Stamattina, non so perché, parlavano di loro alla televisione, e mi è venuto spontaneo pensare che, in effetti, Ferragosto, il culmine non cronologico dell'estate, è Lucio Battisti e le canzoni di Mogol.
Le canzoni delle estati dell'adolescenza, che, forse, negli anni ottanta, non sapevamo neanche di star vivendo, delle estati in cui si tornava a casa prima di mezzanotte, tranne quando c'erano i fuochi d'artificio (il 16, S. Rocco), delle feste in piazza, quelle che cantavamo ad alta voce di notte per strada.
In 'Viaggio di nozze', [Pickwick], Patrick Modiano dice: "Da quale momento della vita l'estate mi è sembrata all'improvviso diversa da quelle che conoscevo? Sarebbe difficile stabilirlo, non c'è un confine preciso.".
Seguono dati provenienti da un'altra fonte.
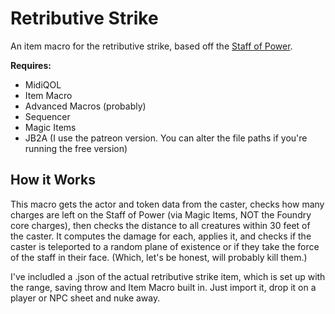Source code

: # Retributive Strike

An item macro for the retributive strike, based off the [Staff of Power](https://www.dndbeyond.com/magic-items/4764-staff-of-power).

**Requires:**

- MidiQOL
- Item Macro
- Advanced Macros (probably)
- Sequencer
- Magic Items
- JB2A (I use the patreon version. You can alter the file paths if you're running the free version)

## How it Works

This macro gets the actor and token data from the caster, checks how many charges are left on the Staff of Power (via Magic Items, NOT the Foundry core charges), then checks the distance to all creatures within 30 feet of the caster. It computes the damage for each, applies it, and checks if the caster is teleported to a random plane of existence or if they take the force of the staff in their face. (Which, let's be honest, will probably kill them.)

I've includled a .json of the actual retributive strike item, which is set up with the range, saving throw and Item Macro built in. Just import it, drop it on a player or NPC sheet and nuke away.
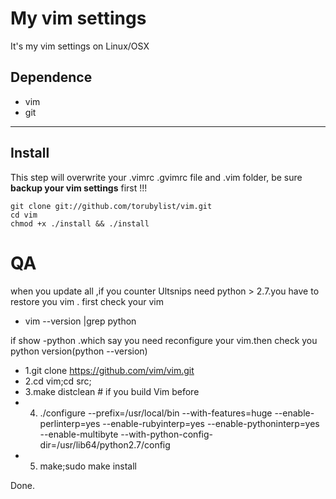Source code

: # My vim settings

It's my vim settings on Linux/OSX

## Dependence

* vim
* git

***

## Install

This step will overwrite your .vimrc .gvimrc file and .vim folder, be sure **backup your vim settings** first !!!

    git clone git://github.com/torubylist/vim.git
    cd vim
    chmod +x ./install && ./install

# QA
when you update all ,if you counter Ultsnips need  python > 2.7.you have to restore you vim .
first check your vim  
* vim --version |grep python 

if show -python .which say you need reconfigure your vim.then check you python version(python --version)
* 1.git clone https://github.com/vim/vim.git
* 2.cd vim;cd src;
* 3.make distclean  # if you build Vim before
* 4. ./configure --prefix=/usr/local/bin --with-features=huge --enable-perlinterp=yes --enable-rubyinterp=yes --enable-pythoninterp=yes --enable-multibyte --with-python-config-dir=/usr/lib64/python2.7/config
* 5. make;sudo make install

Done.
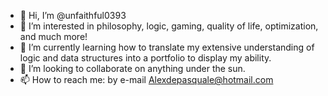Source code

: - 👋 Hi, I’m @unfaithful0393
- 👀 I’m interested in philosophy, logic, gaming, quality of life, optimization, and much more!
- 🌱 I’m currently learning how to translate my extensive understanding of logic and data structures into a portfolio to display my ability.
- 💞️ I’m looking to collaborate on anything under the sun.
- 📫 How to reach me: by e-mail Alexdepasquale@hotmail.com
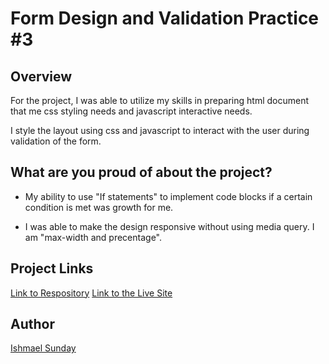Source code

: # Form Design and Validation Practice #3

## Overview
For the project, I was able to utilize my skills in preparing html document that me css styling needs and javascript interactive needs.

I  style the layout using css and javascript to interact with the user during validation of the form.

## What are you proud of about the project?

- My ability to use "If statements" to implement code blocks if a certain condition is met was growth for me.

- I was able to make the design responsive without using media query. I am "max-width and precentage".

## Project Links
[Link to Respository](https://www.github.com/id)
[Link to the Live Site](https://okayishmamel.github.io/file-name)


## Author
[Ishmael Sunday](https://linkedin.com/in/ishmael-sunday)
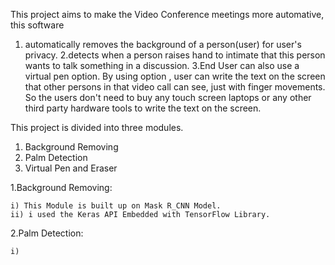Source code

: This project aims to make the Video Conference meetings more automative, this software 
  1. automatically removes the background of a person(user) for user's privacy. 
  2.detects when a person raises hand to intimate that this person wants to talk something in a discussion. 
  3.End User can also use a virtual pen option. By using option , user can write the text on the screen that other persons in that video call can see, just with finger         movements. So the users don't need to buy any touch screen laptops or any other third party hardware tools to write the text on the screen.

This project is divided into three modules.
  1. Background Removing
  2. Palm Detection
  3. Virtual Pen and Eraser

1.Background Removing:

    i) This Module is built up on Mask R_CNN Model.
    ii) i used the Keras API Embedded with TensorFlow Library.
 
 2.Palm Detection:
    
    i) 
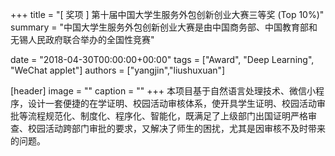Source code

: +++
title = "[ 奖项 ] 第十届中国大学生服务外包创新创业大赛三等奖 (Top 10%)"
summary = "中国大学生服务外包创新创业大赛是由中国商务部、中国教育部和无锡人民政府联合举办的全国性竞赛"

date = "2018-04-30T00:00:00+00:00"
tags = ["Award", "Deep Learning", "WeChat applet"]
authors = ["yangjin","liushuxuan"]

[header]
image = ""
caption = ""
+++
本项目基于自然语言处理技术、微信小程序，设计一套便捷的在学证明、校园活动审核体系，使开具学生证明、校园活动审批等流程规范化、制度化、程序化、智能化，既满足了上级部门出国证明严格审查、校园活动跨部门审批的要求，又解决了师生的困扰，尤其是因审核不及时带来的问题。

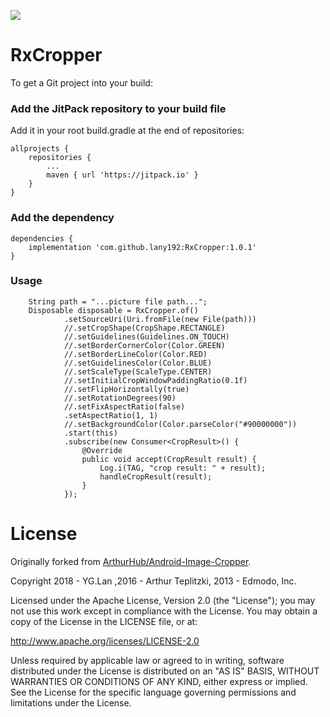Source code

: [![](https://jitpack.io/v/lany192/RxCropper.svg)](https://jitpack.io/#lany192/RxCropper)

# RxCropper

To get a Git project into your build:

### Add the JitPack repository to your build file

Add it in your root build.gradle at the end of repositories:

    allprojects {
        repositories {
            ...
            maven { url 'https://jitpack.io' }
        }
    }

### Add the dependency

    dependencies {
        implementation 'com.github.lany192:RxCropper:1.0.1'
    }

### Usage
        String path = "...picture file path...";
        Disposable disposable = RxCropper.of()
                .setSourceUri(Uri.fromFile(new File(path)))
                //.setCropShape(CropShape.RECTANGLE)
                //.setGuidelines(Guidelines.ON_TOUCH)
                //.setBorderCornerColor(Color.GREEN)
                //.setBorderLineColor(Color.RED)
                //.setGuidelinesColor(Color.BLUE)
                //.setScaleType(ScaleType.CENTER)
                //.setInitialCropWindowPaddingRatio(0.1f)
                //.setFlipHorizontally(true)
                //.setRotationDegrees(90)
                //.setFixAspectRatio(false)
                .setAspectRatio(1, 1)
                //.setBackgroundColor(Color.parseColor("#90000000"))
                .start(this)
                .subscribe(new Consumer<CropResult>() {
                    @Override
                    public void accept(CropResult result) {
                        Log.i(TAG, "crop result: " + result);
                        handleCropResult(result);
                    }
                });
                    
# License

Originally forked from [ArthurHub/Android-Image-Cropper](https://github.com/ArthurHub/Android-Image-Cropper).

Copyright 2018 - YG.Lan ,2016 - Arthur Teplitzki, 2013 - Edmodo, Inc.

Licensed under the Apache License, Version 2.0 (the "License"); you may not use this work except in compliance with the License. You may obtain a copy of the License in the LICENSE file, or at:

http://www.apache.org/licenses/LICENSE-2.0

Unless required by applicable law or agreed to in writing, software distributed under the License is distributed on an "AS IS" BASIS, WITHOUT WARRANTIES OR CONDITIONS OF ANY KIND, either express or implied. See the License for the specific language governing permissions and limitations under the License.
E' vero, non c'è. Però, forse, una specie di linea di demarcazione, anche se distribuita a tratti negli anni, è possibile tracciarla a partire da quando quelle canzoni, d'estate, non le abbiamo cantate più. Non che siano state dimenticate, tutt'altro, ma erano ormai 'passato'. Non musicale, ma di vita.
Di quella giocosa e spensierata che guardava al futuro senza badarci troppo. Di quella in cui bastava poco, con lui o lei a due passi più in là, per sognare.